• How to complete this task
Each line of the listing below should come back exactly as it is.

• Provided records
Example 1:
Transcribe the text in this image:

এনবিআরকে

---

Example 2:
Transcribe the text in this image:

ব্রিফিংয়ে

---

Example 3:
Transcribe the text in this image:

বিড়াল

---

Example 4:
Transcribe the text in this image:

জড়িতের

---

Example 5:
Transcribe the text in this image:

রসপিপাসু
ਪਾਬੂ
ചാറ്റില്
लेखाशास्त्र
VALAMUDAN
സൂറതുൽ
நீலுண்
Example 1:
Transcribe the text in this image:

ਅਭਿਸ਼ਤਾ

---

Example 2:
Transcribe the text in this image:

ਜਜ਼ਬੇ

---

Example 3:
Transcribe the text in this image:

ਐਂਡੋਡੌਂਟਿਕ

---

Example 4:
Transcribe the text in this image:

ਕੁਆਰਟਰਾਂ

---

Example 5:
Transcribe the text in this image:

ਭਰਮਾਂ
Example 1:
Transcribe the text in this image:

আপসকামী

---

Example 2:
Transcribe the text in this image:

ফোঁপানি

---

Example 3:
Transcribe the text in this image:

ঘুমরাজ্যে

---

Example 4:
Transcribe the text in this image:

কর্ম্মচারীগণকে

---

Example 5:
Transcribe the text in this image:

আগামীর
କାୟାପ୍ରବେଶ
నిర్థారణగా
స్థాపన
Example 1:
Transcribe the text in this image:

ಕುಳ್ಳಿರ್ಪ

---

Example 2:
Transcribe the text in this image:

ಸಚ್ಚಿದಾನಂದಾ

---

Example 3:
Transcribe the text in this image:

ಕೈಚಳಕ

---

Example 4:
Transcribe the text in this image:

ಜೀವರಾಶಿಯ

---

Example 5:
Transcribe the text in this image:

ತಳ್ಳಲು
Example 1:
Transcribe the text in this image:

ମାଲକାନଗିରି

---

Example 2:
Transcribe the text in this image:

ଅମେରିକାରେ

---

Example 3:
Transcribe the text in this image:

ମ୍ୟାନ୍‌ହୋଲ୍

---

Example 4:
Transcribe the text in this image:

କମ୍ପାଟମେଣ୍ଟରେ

• Result below
Example 1:
Transcribe the text in this image:

এনবিআরকে

---

Example 2:
Transcribe the text in this image:

ব্রিফিংয়ে

---

Example 3:
Transcribe the text in this image:

বিড়াল

---

Example 4:
Transcribe the text in this image:

জড়িতের

---

Example 5:
Transcribe the text in this image:

রসপিপাসু
ਪਾਬੂ
ചാറ്റില്
लेखाशास्त्र
VALAMUDAN
സൂറതുൽ
நீலுண்
Example 1:
Transcribe the text in this image:

ਅਭਿਸ਼ਤਾ

---

Example 2:
Transcribe the text in this image:

ਜਜ਼ਬੇ

---

Example 3:
Transcribe the text in this image:

ਐਂਡੋਡੌਂਟਿਕ

---

Example 4:
Transcribe the text in this image:

ਕੁਆਰਟਰਾਂ

---

Example 5:
Transcribe the text in this image:

ਭਰਮਾਂ
Example 1:
Transcribe the text in this image:

আপসকামী

---

Example 2:
Transcribe the text in this image:

ফোঁপানি

---

Example 3:
Transcribe the text in this image:

ঘুমরাজ্যে

---

Example 4:
Transcribe the text in this image:

কর্ম্মচারীগণকে

---

Example 5:
Transcribe the text in this image:

আগামীর
କାୟାପ୍ରବେଶ
నిర్థారణగా
స్థాపన
Example 1:
Transcribe the text in this image:

ಕುಳ್ಳಿರ್ಪ

---

Example 2:
Transcribe the text in this image:

ಸಚ್ಚಿದಾನಂದಾ

---

Example 3:
Transcribe the text in this image:

ಕೈಚಳಕ

---

Example 4:
Transcribe the text in this image:

ಜೀವರಾಶಿಯ

---

Example 5:
Transcribe the text in this image:

ತಳ್ಳಲು
Example 1:
Transcribe the text in this image:

ମାଲକାନଗିରି

---

Example 2:
Transcribe the text in this image:

ଅମେରିକାରେ

---

Example 3:
Transcribe the text in this image:

ମ୍ୟାନ୍‌ହୋଲ୍

---

Example 4:
Transcribe the text in this image:

କମ୍ପାଟମେଣ୍ଟରେ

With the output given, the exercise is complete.